Reality is: we need to be able to meet deadlines. Period. The world will not bend to our personal schedules, and we will be much better students, employees, interns, and friends if we’re capable of honoring our commitments.

Here are a few ways to do it:

 

Stop Overthinking- We can do this.

JUST START. Instead of overanalyzing our assignments, we should just start them. One way to get motivated is by keeping our goals at the forefront of our minds. It’s important to always know “why” we’re doing something.

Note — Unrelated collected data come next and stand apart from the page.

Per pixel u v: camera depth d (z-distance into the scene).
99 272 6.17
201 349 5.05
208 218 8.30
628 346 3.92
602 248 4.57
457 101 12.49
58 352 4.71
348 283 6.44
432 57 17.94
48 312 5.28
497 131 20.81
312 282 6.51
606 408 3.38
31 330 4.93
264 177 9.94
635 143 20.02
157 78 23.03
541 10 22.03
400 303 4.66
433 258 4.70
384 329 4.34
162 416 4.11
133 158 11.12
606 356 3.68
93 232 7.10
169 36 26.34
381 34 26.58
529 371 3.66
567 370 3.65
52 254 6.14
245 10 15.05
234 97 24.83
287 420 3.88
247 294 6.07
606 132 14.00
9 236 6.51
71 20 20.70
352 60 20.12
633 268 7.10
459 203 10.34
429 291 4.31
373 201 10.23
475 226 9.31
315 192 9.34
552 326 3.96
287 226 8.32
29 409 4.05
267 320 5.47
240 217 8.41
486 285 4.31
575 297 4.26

  • Why are we going to school?
  • Why are we interning?
  • Why do we work where we work?

It’s important to answer these questions to be clear and to remind ourselves where we’re headed.

 

Prioritize Our Tasks

According to Eisenhower’s Urgent/Important Principle, tasks can be broken down in the following categories:

  • Important and Urgent
  • Important but Not Urgent
  • Not Important but Urgent
  • Not Important and Not Urgent

Making two different useful “to-do lists” can be very helpful- one that is for weekly tasks ONLY and one for “future” tasks. Sticking to category one would be ideal, but we all tend to fall into category two and allow tasks to become not-so-urgent. And as for the non-urgent stuff, we should ignore it until we have free time (I know, that last one’s hard).

 

Work Little and Often

There will be days where we cannot sit down and work for 198568726 hours, we know that. We understand that. There will be days where unexpected things will come up and people will need us to do this or do that. But the trick to staying on top of our assignments (or whatever) is to work at them little by little, even if it’s for a few minutes, so that we remain connected to the tasks.

 

Investigate Why We Procrastinate

Why do we wait so long to start a task? We find ourselves doing everything but the task. And I mean EVERYTHING. I’ve been trying to create new habits (really trying) and one of the habits I’ve been trying to implement is making a list of what my day looks like- what is my daily routine? After making this list the first time, I found that I really was doing NOTHING throughout my day (crazy, I know). And by “nothing” I really mean I was doing “small” things, non-urgent things, like cleaning my work space, doing my laundry, and “oh I have to get lunch or I’m gonna be hangry” and “I have to run to target because I’m out of nail polish remover” (yes, this is me) and “oh now I need a break- I’m gonna watch some Netflix. I deserve a break.” WHAT. I repeat, NOTHING. Sometimes we have tasks that we resent doing, so we just put it off. Maybe we pitched an article, but now we’re blocked and terrified of writing something stupid (yes, me currently). So, it’s important to catch ourselves procrastinating before it’s too late. Procrastination will only distance us from tasks we resent and fear. So let’s ask ourselves, let’s investigate: “what are we so worried about?”

 

Communicate Ahead of Time

This one is important. It’s crucial that we communicate with our bosses, up lines, friends, business partners, what-have-you, ahead of time. If we know we will need more time completing a task, we must be honest and let them know. It’s OK to be honest about how much you can handle. Repeat after me: “I am really interested in this opportunity, but I wont be able to get it done in this timeframe. Would X date be acceptable instead?” If we don’t communicate, we may find ourselves taking on too much. Don’t be so overambitious that you drive yourself nuts.

 

Have a “No Excuse” Mentality

Taking ownership of our mistakes and being self-aware is key. Having a “no excuse” mentality will transform our anxiety, guilt and stress to confidence, improvement, and increased success. We will respect ourselves more. We may find ourselves on the losing end of success at times, but when we do, let us find the closest mirror, look ourselves in the eye and say “I’m sorry. There is no excuse. I WILL get better.” Let’s say it to ourselves. Say it out loud. Say it and mean it. Let’s find ways to work harder, smarter and differently so that we can always get “it” done.